▶ [ОТРЫВОК ИЗ ТЕКСТА]
————

Москва против Мордора — страница 27 из 29


Вожди не явились, хотя, впрочем, какие же это тогда вожди? Только Удальцов, сам на пороге тюрьмы и в преддверии процесса ежово-бериевского типа, сумел через вбитый в рот кляп и с помощью адвокатов передать на волю, что надо выходить, чтобы те, в Думе, слышали улицу и знали о ней. Но Навальный, в день 6 мая ведший колонну, странным образом вообще не обратил на все это никакого внимания. За несколько часов до последней попытки двухсот упорных повлиять на решение об амнистии и сделать ее широкой он разбирался в своем «Фейсбуке» с вопросом плагиата в диссертациях. Об «узниках Болотной» — ни слова. И Немцова, в тот майский день тоже ведшего колонну, в которой были те, кто вот уже много месяцев проходит пытку судом, тут не видно. И Митрохин тоже не пришел, и Касьянов где-то задержался, и даже молодой Гудков с молодым Пономаревым тоже почему-то не пришли. Наверное, дела.

Двести упорных, двести-на-весь-город, терпеливо стоят у отгородившейся от них забором Думы, мерзнут, ходят, смеются, обнимают друг друга и беспрерывно фотографируют всеми видами современной техники. Между ними ходит полицейский с мегафоном и упорно долбит по мозгам: «Уважаемые граждане, просим вас не стоять на тротуаре, освободите проход!» Он говорит это десять раз, сто раз, триста раз, и в конце концов получает в ответ: «Надоел, кончай трындеть!» Вдруг четыре женщины разного возраста слаженно встают в ряд и ловко растягивают в толпе длинный плакат со словами: «Свободу узникам режима!» Они успевают простоять две минуты, а одна успевает еще произнести ясным голосом заготовленную заранее чеканную фразу: «Бастрыкинская мануфактура шьет дело гнилыми ниткам по лекалам 1937 года!» — но тут два десятка униформированных мужиков с промытыми в казарме мозгами набрасываются на них, мнут, давят, крутят им руки и волокут по черному зимнему асфальту к автобусам. В раскрытые двери воронка я вижу клетку, туда, в темноту клетки, пихают их. Я обхожу автобус и через частую решетку в борту вижу вжатое в нее лицо и слышу сильный мужской голос, который кричит оттуда без устали, как заведенный: «Полиция с народом, мусора с Путиным! Свободу героям Болотной!»

————

▶ [ИСХОДНЫЕ ДАННЫЕ]
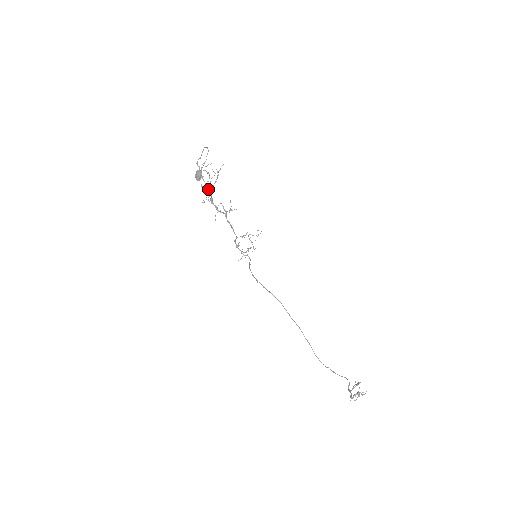
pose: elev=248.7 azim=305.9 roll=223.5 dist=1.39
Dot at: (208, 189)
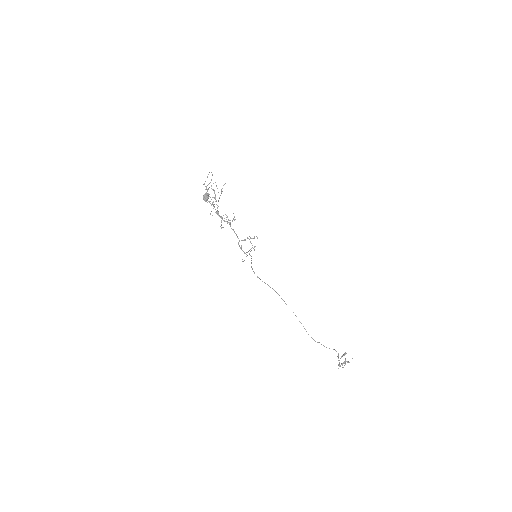
Dot at: (214, 204)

————

▶ [ЗАДАНИЕ 1]
Какие слова были на плакате, который развернули четыре женщины в отрывке о протесте у Думы?
▶ [ЗАДАНИЕ 2]
Подхватите отрывок о протесте у Думы и допишите его дальше, начиная сразу после последней фразы.

▶ [ОТВЕТ К ЗАДАНИЮ 1]
«Свободу узникам режима!»

▶ [ОТВЕТ К ЗАДАНИЮ 2]
На Тверской, в ста метрах от народного схода, идет обычная жизнь. Машины уставились в глухую вечернюю пробку. В магазине Bosco продают красные спортивные штаны за пятнадцать тысяч рублей. Из кафе звучит громкая музыка. На тротуаре стоит парень и раздает прохожим листовки, но это не призыв спасти «узников Болотной», а призыв купить драгоценности в ювелирном магазине «Якутские алмазы». Он отдает последнюю рекламную листовку кому-то в руки и с легкой душой уходит в ночной, нервный, упоенный жизнью, свихнувшийся на деньгах, полный приезжими город, десять миллионов жителей которого забыли о своих братьях, невинно сидящих в тюрьме.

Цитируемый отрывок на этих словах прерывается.